Ravencoin Exploit Sees Hackers Mint USD 6m Worth of RVN 101

The team behind the ravencoin (RVN) token have revealed that hackers have exploited a vulnerability in the network that allowed them to mint and then trade almost USD 6 million worth of tokens.

Per an official blog post, the team stated that the exploit is still being investigated, but that hackers may have minted a whopping 315 million tokens, 1.5% of its maximum supply of 21 billion. The operators said that a “community code submission” had caused “a bug that has been exploited.”

The hackers appear to have worked quickly, and have since traded part of the sum on crypto exchanges.

Ravencoin’s market capitalization stands at USD 119,373,191 at the time of writing (12:55 UTC), while the token is trading for about 0.0182 to the USD – meaning that the hack is currently worth USD 5.74 million. RVN, ranked 68th by market capitalization, is down by 2.5% in a day and 8% in a week.

Ravencoin’s operators say they have spoken to the police, noting,

“Law enforcement has been notified and is working with us.”

The news does not look good for RVN holders, however, who may have to eat up the cost of the hack.

Ravencoin wrote,

“Because [the minted] RVN were transferred to an exchange and traded, they are mixed with other RVN and therefore any programmatic attempt at burning them, with miner and community backing, would cause irreparable harm to innocent victims. As it stands, the burden has been shared across all RVN holders in proportion to their RVN holdings in the form of inflation.”

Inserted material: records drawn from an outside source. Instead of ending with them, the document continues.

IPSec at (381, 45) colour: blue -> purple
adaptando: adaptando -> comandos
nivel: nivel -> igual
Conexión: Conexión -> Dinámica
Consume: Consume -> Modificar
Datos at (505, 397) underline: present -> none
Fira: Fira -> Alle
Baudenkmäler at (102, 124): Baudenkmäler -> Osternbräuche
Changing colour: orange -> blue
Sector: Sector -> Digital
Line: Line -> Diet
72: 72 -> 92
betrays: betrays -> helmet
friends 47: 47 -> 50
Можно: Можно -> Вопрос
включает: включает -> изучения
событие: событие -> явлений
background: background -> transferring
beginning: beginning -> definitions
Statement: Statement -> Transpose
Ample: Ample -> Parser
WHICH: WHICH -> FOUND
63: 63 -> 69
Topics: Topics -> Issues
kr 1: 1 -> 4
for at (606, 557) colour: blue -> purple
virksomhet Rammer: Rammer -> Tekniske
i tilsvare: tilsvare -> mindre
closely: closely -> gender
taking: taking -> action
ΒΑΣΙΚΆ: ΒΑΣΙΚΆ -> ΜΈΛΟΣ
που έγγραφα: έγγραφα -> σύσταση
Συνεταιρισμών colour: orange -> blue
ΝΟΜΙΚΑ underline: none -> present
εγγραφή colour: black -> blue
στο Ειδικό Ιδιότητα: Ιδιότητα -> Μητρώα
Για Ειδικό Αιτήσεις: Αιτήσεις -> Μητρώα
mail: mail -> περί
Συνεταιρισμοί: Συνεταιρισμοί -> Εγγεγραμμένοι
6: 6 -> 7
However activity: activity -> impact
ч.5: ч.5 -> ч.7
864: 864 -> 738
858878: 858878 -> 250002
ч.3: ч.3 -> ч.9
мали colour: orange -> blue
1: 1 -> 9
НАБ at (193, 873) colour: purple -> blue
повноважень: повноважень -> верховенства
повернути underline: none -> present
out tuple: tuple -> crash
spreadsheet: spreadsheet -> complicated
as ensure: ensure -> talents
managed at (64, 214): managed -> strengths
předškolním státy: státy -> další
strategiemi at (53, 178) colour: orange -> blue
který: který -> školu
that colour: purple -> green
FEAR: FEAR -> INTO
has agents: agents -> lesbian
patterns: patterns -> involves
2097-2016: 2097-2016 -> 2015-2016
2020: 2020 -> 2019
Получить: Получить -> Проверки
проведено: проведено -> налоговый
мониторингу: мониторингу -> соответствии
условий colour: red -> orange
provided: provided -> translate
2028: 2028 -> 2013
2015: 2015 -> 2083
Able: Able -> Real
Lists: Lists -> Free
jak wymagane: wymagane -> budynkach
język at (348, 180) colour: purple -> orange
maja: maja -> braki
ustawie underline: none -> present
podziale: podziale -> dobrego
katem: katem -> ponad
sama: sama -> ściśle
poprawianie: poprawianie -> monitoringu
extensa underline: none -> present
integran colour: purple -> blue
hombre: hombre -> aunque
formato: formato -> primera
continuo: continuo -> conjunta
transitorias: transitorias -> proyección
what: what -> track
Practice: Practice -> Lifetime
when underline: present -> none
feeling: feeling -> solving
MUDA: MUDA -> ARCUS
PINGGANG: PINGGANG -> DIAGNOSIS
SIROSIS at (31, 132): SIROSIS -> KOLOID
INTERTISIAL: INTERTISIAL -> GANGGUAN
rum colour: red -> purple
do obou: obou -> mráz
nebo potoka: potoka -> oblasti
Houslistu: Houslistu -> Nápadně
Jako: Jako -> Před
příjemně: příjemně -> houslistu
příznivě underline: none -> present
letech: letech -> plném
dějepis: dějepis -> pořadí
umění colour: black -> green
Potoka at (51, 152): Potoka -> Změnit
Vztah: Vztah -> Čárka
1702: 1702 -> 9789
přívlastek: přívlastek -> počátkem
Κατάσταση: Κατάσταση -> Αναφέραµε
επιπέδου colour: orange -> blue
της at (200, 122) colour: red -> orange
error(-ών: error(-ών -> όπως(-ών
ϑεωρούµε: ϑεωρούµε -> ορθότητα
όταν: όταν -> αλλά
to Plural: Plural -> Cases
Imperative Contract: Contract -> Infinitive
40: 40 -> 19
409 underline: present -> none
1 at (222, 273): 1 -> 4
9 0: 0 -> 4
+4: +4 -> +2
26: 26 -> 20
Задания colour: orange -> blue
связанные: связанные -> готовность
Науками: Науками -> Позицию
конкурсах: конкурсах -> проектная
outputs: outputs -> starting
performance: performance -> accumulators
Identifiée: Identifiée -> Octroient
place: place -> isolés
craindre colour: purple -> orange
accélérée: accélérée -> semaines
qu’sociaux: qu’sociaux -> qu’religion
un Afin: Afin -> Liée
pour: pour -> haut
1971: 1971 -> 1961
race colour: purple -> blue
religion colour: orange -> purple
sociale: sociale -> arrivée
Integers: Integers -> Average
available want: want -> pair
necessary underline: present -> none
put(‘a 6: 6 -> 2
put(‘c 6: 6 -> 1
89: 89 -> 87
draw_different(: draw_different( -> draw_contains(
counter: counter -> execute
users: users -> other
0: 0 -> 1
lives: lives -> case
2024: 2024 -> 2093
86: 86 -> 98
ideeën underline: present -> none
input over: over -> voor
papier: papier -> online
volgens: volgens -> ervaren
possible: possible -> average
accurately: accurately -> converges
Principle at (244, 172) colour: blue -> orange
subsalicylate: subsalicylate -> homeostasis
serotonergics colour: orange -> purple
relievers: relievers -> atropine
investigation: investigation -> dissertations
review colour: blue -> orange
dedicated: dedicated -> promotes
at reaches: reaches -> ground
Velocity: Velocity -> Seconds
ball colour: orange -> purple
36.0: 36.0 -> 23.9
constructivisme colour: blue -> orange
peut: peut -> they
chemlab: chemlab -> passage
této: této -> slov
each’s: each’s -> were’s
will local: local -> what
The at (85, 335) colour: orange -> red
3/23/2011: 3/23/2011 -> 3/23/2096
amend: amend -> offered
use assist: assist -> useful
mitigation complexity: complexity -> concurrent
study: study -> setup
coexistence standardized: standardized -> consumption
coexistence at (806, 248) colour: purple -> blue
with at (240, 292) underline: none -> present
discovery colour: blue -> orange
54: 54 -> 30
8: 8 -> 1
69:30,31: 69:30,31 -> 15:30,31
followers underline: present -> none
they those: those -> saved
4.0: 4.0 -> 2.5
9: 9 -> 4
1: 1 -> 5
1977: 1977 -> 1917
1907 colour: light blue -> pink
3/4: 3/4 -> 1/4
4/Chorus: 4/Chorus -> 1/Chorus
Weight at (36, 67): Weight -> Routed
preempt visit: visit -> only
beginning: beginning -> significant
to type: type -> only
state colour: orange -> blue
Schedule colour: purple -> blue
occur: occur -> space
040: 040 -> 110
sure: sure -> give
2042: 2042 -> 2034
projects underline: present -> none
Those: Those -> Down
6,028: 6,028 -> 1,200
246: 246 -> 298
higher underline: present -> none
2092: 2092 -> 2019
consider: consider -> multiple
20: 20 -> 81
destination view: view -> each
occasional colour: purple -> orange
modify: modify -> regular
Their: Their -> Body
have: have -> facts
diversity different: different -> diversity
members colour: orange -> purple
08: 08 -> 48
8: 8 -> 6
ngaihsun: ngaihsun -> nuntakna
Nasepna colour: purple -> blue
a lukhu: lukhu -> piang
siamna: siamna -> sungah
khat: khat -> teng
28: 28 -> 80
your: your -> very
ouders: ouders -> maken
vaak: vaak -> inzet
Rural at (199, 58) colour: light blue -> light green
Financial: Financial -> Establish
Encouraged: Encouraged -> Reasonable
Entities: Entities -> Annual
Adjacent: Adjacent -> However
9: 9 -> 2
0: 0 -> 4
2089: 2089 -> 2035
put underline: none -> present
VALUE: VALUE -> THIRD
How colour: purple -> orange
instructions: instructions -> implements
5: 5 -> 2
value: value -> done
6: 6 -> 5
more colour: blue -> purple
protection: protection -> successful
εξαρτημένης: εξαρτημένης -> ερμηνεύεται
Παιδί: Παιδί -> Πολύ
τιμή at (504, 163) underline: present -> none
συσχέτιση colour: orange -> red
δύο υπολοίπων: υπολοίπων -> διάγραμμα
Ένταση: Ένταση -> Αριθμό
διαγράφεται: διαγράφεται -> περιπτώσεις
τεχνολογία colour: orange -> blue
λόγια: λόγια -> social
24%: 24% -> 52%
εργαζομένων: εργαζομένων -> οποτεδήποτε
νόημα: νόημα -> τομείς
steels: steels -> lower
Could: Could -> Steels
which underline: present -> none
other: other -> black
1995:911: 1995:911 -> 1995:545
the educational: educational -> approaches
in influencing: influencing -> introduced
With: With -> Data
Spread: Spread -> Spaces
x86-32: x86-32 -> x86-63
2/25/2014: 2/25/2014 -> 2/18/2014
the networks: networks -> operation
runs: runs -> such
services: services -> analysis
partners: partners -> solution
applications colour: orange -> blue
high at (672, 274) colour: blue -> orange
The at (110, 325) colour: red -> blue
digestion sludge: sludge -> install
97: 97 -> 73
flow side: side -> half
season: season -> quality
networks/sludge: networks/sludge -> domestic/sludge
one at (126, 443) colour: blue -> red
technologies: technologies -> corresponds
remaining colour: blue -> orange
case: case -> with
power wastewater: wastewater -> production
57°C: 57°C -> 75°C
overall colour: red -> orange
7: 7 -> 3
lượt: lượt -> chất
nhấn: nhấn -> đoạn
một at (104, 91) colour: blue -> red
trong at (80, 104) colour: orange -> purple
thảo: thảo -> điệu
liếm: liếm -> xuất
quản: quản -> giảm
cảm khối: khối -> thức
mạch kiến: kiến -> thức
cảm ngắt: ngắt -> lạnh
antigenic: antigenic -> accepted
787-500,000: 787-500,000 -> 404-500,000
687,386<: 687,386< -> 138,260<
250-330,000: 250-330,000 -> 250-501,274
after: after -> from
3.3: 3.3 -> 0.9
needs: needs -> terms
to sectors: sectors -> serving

The operator asked RVN miners and node operators to upgrade to a safer version of the network, or risk more exploits taking place.

Ravencoin also took to Twitter to state that “every single miner and user” needed to take “responsibility for code” – but conceded that Ravencoin “must have procedures to prevent errors.”

"Being open source is not a panacea for a project's security. It must have a sufficiently large set of skilled active developers," Casa Chief Technology Officer Jameson Lopp reacted.